## Excerpt to read
------------
Written on Wednesday, 03 November 2010 12:02

(This column first appeared on BackPageLead on November 3.)

Barely 13 months ago, Mark Thompson's status as King of Kardinia Park was assured. Having just led Geelong to their second premiership in three years, the quietly spoken mastercoach was set to receive the keys to the city, have statues erected in his honour and be the inaugural VIP chosen to provide his handprints for the new (and yet-to-be announced) Eastern Beach Walk of Fame. He was anointed Grand Master of Moggie Lodge and Knight of the Order of the Surf Coast, all at once.

Never again would Thompson have to buy himself a drink at the Lord of the Isles or Sawyers Arms and, if the fancy ever took him, he'd just have to give the nod and the city's fairest maidens would be at his side in a trice, popping peeled grapes into his mouth while fanning him with giant palm fronds.

His deeds in the coach's box, where he transformed an under-achieving team into one of the most entertaining and successful to ever grace a field, helped give a downtrodden city back its self-belief.
------------
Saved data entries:
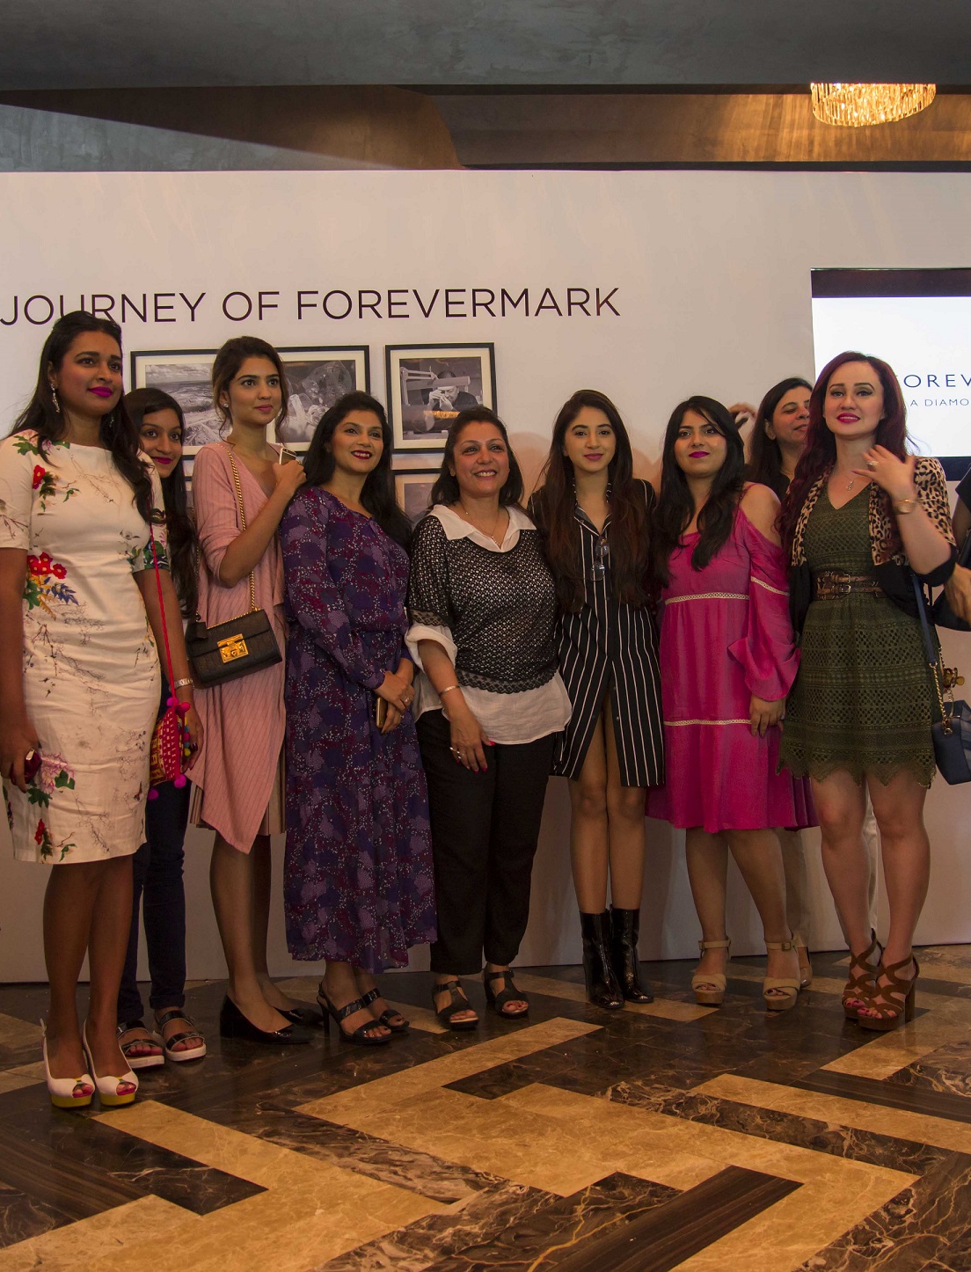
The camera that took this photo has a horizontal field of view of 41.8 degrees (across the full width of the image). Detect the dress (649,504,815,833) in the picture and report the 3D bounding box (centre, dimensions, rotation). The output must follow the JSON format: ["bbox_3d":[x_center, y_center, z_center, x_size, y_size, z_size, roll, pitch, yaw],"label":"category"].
[{"bbox_3d":[0.675,0.086,3.480,0.440,0.900,0.350,-2,-2,15],"label":"dress"}]

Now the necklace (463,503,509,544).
[{"bbox_3d":[0.002,-0.311,3.360,0.125,0.120,0.110,-1,-2,-13],"label":"necklace"}]

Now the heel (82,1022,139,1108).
[{"bbox_3d":[-0.830,0.947,2.810,0.090,0.150,0.210,0,-2,-33],"label":"heel"}]

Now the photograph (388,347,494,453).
[{"bbox_3d":[-0.139,-0.757,4.030,0.345,0.340,0.025,-2,-2,-4],"label":"photograph"}]

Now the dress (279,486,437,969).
[{"bbox_3d":[-0.327,0.233,3.260,0.400,1.200,0.320,0,-2,-38],"label":"dress"}]

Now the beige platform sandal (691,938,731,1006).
[{"bbox_3d":[0.627,0.934,3.530,0.100,0.155,0.220,-2,-2,13],"label":"beige platform sandal"}]

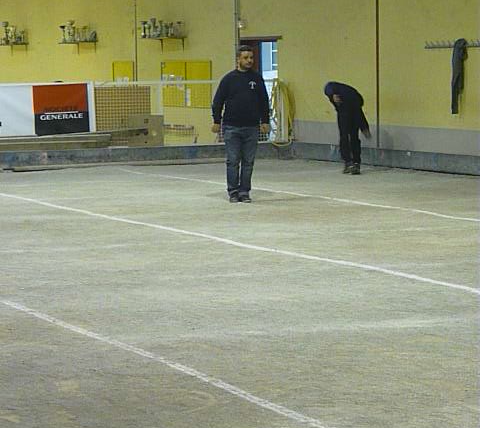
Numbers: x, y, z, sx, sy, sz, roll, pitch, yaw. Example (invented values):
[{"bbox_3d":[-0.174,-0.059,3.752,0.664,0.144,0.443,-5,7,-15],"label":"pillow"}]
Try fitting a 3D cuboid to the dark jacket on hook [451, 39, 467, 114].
[{"bbox_3d":[2.980,-1.870,25.170,0.160,1.040,0.280,-3,5,-24],"label":"dark jacket on hook"}]

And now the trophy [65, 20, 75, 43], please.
[{"bbox_3d":[-3.640,-3.900,39.500,0.200,0.460,0.210,-3,5,-24],"label":"trophy"}]

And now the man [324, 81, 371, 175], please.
[{"bbox_3d":[1.500,-1.200,25.860,0.560,1.290,0.720,4,6,43],"label":"man"}]

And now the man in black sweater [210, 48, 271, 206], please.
[{"bbox_3d":[0.017,-1.037,21.030,0.640,1.760,0.400,-1,5,-7],"label":"man in black sweater"}]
------------
## What you should do
Carry on the column about Mark Thompson's time as Geelong coach, starting after its final sentence. The listing is separate material, apart from the column.

## Result
Yet all that appears likely to go up in a puff of smoke. 

With his totally botched handling of his departure from Geelong - which will one day appear in a PR manual entitled How to Lose Friends and Annoy People - Thompson has achieved the near-impossible: going from premiership hero to reviled turncoat in little more than a year.

It's not the fact he's changed clubs that is the issue. Football supporters are sufficiently aware of the ways of the world these days to not get overly stressed by coaches and players changing allegiances (unless, of course, that player is Gary Ablett).

It's the manner in which Thompson has ''gone about it'' - as AFL coaches and commentators love to say - which has invited scorn.

Two leading journalists, Caroline Wilson and Patrick Smith, wrote stories late in the season saying Thompson - serving the third year of a four-year contract - had been approached by Essendon officials and had even given the Bombers an undertaking he'd be joining them in 2011.

When confronted with these allegations by Cats chief executive Brian Cook and president Frank Costa, Thompson admitted he had been suffering from 'burnout' and wasn't sure whether he'd have the necessary motivation to complete the last year of his contract at Kardinia Park. But if he did decide to quit, he promised Cook and Costa he wouldn't be joining Essendon as coach.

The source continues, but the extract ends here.